• Exercise prompt
A verbatim reprint of the records below is what this exercise asks for.

╭─ Data to use

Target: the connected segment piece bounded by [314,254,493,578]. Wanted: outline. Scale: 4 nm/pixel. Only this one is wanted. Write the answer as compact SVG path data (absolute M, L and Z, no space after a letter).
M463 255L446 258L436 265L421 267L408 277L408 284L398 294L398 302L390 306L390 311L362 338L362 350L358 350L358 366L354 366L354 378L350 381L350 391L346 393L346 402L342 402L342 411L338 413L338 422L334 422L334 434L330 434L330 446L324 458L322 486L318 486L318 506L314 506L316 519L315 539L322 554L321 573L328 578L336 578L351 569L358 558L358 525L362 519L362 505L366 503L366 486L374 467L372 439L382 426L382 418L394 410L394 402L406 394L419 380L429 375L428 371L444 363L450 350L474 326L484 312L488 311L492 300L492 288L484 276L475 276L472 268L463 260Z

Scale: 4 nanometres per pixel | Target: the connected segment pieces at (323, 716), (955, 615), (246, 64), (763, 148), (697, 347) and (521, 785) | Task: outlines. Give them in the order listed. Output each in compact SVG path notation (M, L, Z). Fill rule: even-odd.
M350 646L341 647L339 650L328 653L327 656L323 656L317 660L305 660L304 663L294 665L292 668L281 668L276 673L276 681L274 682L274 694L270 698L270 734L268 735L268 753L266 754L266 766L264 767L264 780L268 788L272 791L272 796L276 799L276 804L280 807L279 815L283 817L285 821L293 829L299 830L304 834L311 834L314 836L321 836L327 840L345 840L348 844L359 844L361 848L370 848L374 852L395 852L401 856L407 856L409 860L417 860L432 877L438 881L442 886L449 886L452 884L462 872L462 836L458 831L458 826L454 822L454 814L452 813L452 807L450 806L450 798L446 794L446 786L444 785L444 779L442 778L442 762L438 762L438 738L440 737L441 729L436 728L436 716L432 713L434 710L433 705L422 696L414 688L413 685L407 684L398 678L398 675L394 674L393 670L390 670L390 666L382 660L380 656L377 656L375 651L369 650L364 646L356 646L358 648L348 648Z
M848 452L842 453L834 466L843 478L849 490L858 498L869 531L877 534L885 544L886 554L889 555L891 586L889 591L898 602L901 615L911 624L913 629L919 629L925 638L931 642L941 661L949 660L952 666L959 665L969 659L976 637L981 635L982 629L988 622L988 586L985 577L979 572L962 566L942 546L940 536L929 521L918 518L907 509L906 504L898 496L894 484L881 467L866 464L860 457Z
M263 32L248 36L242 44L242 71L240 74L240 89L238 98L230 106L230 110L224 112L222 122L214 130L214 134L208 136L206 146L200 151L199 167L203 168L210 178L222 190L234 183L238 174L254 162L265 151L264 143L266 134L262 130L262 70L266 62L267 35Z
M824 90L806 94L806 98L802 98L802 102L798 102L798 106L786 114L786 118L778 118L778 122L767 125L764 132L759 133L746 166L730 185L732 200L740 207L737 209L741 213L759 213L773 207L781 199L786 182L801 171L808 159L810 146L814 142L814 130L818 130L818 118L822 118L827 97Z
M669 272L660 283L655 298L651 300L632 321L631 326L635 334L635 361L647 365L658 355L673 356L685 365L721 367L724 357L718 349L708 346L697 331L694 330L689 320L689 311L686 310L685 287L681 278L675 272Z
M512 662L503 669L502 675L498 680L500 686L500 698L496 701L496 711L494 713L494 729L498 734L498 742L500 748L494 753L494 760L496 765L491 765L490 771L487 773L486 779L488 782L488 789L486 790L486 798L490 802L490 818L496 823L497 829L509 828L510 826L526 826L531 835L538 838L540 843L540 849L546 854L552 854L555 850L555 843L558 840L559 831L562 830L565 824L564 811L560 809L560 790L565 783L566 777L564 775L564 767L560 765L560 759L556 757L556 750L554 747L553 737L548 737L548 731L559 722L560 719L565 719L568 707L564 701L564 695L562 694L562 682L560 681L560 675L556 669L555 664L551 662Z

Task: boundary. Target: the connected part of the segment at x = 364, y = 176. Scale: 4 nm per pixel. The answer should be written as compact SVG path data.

╰─

• Solution
Target: the connected segment piece bounded by [314,254,493,578]. Wanted: outline. Scale: 4 nm/pixel. Only this one is wanted. Write the answer as compact SVG path data (absolute M, L and Z, no space after a letter).
M463 255L446 258L436 265L421 267L408 277L408 284L398 294L398 302L390 306L390 311L362 338L362 350L358 350L358 366L354 366L354 378L350 381L350 391L346 393L346 402L342 402L342 411L338 413L338 422L334 422L334 434L330 434L330 446L324 458L322 486L318 486L318 506L314 506L316 519L315 539L322 554L321 573L328 578L336 578L351 569L358 558L358 525L362 519L362 505L366 503L366 486L374 467L372 439L382 426L382 418L394 410L394 402L406 394L419 380L429 375L428 371L444 363L450 350L474 326L484 312L488 311L492 300L492 288L484 276L475 276L472 268L463 260Z

Scale: 4 nanometres per pixel | Target: the connected segment pieces at (323, 716), (955, 615), (246, 64), (763, 148), (697, 347) and (521, 785) | Task: outlines. Give them in the order listed. Output each in compact SVG path notation (M, L, Z). Fill rule: even-odd.
M350 646L341 647L339 650L328 653L327 656L323 656L317 660L305 660L304 663L294 665L292 668L281 668L276 673L276 681L274 682L274 694L270 698L270 734L268 735L268 753L266 754L266 766L264 767L264 780L268 788L272 791L272 796L276 799L276 804L280 807L279 815L283 817L285 821L293 829L299 830L304 834L311 834L314 836L321 836L327 840L345 840L348 844L359 844L361 848L370 848L374 852L395 852L401 856L407 856L409 860L417 860L432 877L438 881L442 886L449 886L452 884L462 872L462 836L458 831L458 826L454 822L454 814L452 813L452 807L450 806L450 798L446 794L446 786L444 785L444 779L442 778L442 762L438 762L438 738L440 737L441 729L436 728L436 716L432 713L434 710L433 705L422 696L414 688L413 685L407 684L398 678L398 675L394 674L393 670L390 670L390 666L382 660L380 656L377 656L375 651L369 650L364 646L356 646L358 648L348 648Z
M848 452L842 453L834 466L843 478L849 490L858 498L869 531L877 534L885 544L886 554L889 555L891 586L889 591L898 602L901 615L911 624L913 629L919 629L925 638L931 642L941 661L949 660L952 666L959 665L969 659L976 637L981 635L982 629L988 622L988 586L985 577L979 572L962 566L942 546L940 536L929 521L918 518L907 509L906 504L898 496L894 484L881 467L866 464L860 457Z
M263 32L248 36L242 44L242 71L240 74L240 89L238 98L230 106L230 110L224 112L222 122L214 130L214 134L208 136L206 146L200 151L199 167L203 168L210 178L222 190L234 183L238 174L254 162L265 151L264 143L266 134L262 130L262 70L266 62L267 35Z
M824 90L806 94L806 98L802 98L802 102L798 102L798 106L786 114L786 118L778 118L778 122L767 125L764 132L759 133L746 166L730 185L732 200L740 207L737 209L741 213L759 213L773 207L781 199L786 182L801 171L808 159L810 146L814 142L814 130L818 130L818 118L822 118L827 97Z
M669 272L660 283L655 298L651 300L632 321L631 326L635 334L635 361L647 365L658 355L673 356L685 365L721 367L724 357L718 349L708 346L697 331L694 330L689 320L689 311L686 310L685 287L681 278L675 272Z
M512 662L503 669L502 675L498 680L500 686L500 698L496 701L496 711L494 713L494 729L498 734L498 742L500 748L494 753L494 760L496 765L491 765L490 771L487 773L486 779L488 782L488 789L486 790L486 798L490 802L490 818L496 823L497 829L509 828L510 826L526 826L531 835L538 838L540 843L540 849L546 854L552 854L555 850L555 843L558 840L559 831L562 830L565 824L564 811L560 809L560 790L565 783L566 777L564 775L564 767L560 765L560 759L556 757L556 750L554 747L553 737L548 737L548 731L559 722L560 719L565 719L568 707L564 701L564 695L562 694L562 682L560 681L560 675L556 669L555 664L551 662Z

Task: boundary. Target: the connected part of the segment at x = 364, y = 176. Scale: 4 nm per pixel. The answer should be written as compact SVG path data.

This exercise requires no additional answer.